Here you are, @pokeharvest - Ooh, you should write a Scotty one where the reader is in engineering and names all the little parts of the ship, and at first Scotty is like “woah and people think I’m nuts about the Enterprise” but then he finds himself joining in on it, confusing everyone else
Word Count: 2007
Author’s Note: I took a few liberties with your request. I hope you enjoy it! PS, TOS Enterprise is approximately ⅓ the size of AOS Enterprise. Despite the fact that my blueprints allow for 250 crew on the Enterprise, TOS Bones once said there was 430-ish people on the Enterprise, so there’s obviously some wiggle room in interpreting size. That means AOS Enterprise could have a crew of 750-1200, depending, but I couldn’t find a definitive answer. Also, aside from size, no new specs on AOS Enterprise. So I had to do a little faking. The swimming pool and bowling alley are totally on the blueprints I have of TOS Enterprise though, they just have nothing really to do with the work of an engineer. Also, I hope I didn’t vilify poor Appleton too much. I’ve been dealing with a bully at work, and it just… bubbled over into the story. P.S. The best part of this was trying to find a song about how currents work, and re-discovering School House Rock’s Electricity.
“Mr. Scott, this ship is huge. I’m worried I’m going to get lost,” one of the other newly assigned grads blinked her eyelashes in a show of wide-eyed innocence that made you want to gag. Montgomery Scott, Chief Engineer on the U.S.S. Enterprise, quirked an eyebrow and turned to face her.
“Aye, lass.
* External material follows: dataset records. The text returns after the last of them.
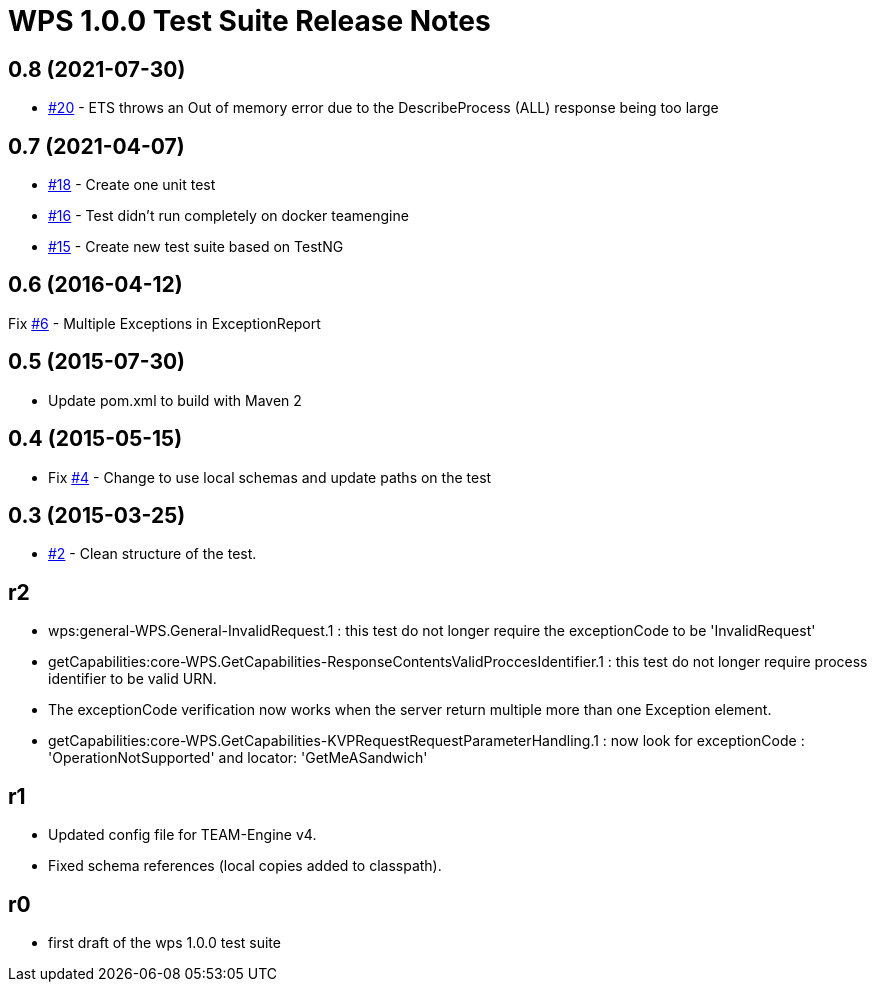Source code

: =  WPS 1.0.0 Test Suite Release Notes

== 0.8 (2021-07-30)

- https://github.com/opengeospatial/ets-wps10/issues/20[#20] - ETS throws an Out of memory error due to the DescribeProcess (ALL) response being too large

== 0.7 (2021-04-07)

- https://github.com/opengeospatial/ets-wps10/issues/18[#18] - Create one unit test
- https://github.com/opengeospatial/ets-wps10/issues/16[#16] - Test didn't run completely on docker teamengine
- https://github.com/opengeospatial/ets-wps10/issues/15[#15] - Create new test suite based on TestNG

== 0.6 (2016-04-12)

Fix https://github.com/opengeospatial/ets-wps10/issues/6[#6] - Multiple Exceptions in ExceptionReport


== 0.5 (2015-07-30)

- Update pom.xml to build with Maven 2

== 0.4 (2015-05-15)

- Fix https://github.com/opengeospatial/ets-wps10/issues/2[#4] - Change to use local schemas and update paths on the test

== 0.3 (2015-03-25)
	
- https://github.com/opengeospatial/ets-wps10/issues/2[#2] - Clean structure of the test.

== r2

- wps:general-WPS.General-InvalidRequest.1 : this test do not longer require the exceptionCode to be 'InvalidRequest' 
- getCapabilities:core-WPS.GetCapabilities-ResponseContentsValidProccesIdentifier.1 : this test do not longer require process identifier to be valid URN.
- The exceptionCode verification now works when the server return multiple more than one Exception element.
- getCapabilities:core-WPS.GetCapabilities-KVPRequestRequestParameterHandling.1 : now look for exceptionCode : 'OperationNotSupported' and locator: 'GetMeASandwich'

== r1

- Updated config file for TEAM-Engine v4.
- Fixed schema references (local copies added to classpath).

== r0

- first draft of the wps 1.0.0 test suite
She’s a little over 700 metres in length -”
“725, sir,” you interrupted. You couldn’t help yourself. You’d spent most of your last year at the Academy fantasizing about being assigned to the fleet’s flagship. Studying the Enterprise specs had been your geeky little secret hobby. Stepping off the shuttle onto her had felt like coming home. There was nothing out of place. It looked exactly as you’d imagined, you suspected largely in part thanks to the handsome Scotsman standing at the head of your Engineering bay orientation. His blue eyes flicked over to assess you, and the hint of a smile lit his face.
“I love the enthusiasm of new grads,” he grinned. “Thank you, Ensign?”
“Y/L/N,” you provided. Ensign Eyelashes glared at you for the rest of the orientation, obviously angry that you’d distracted Mr. Scott’s attention.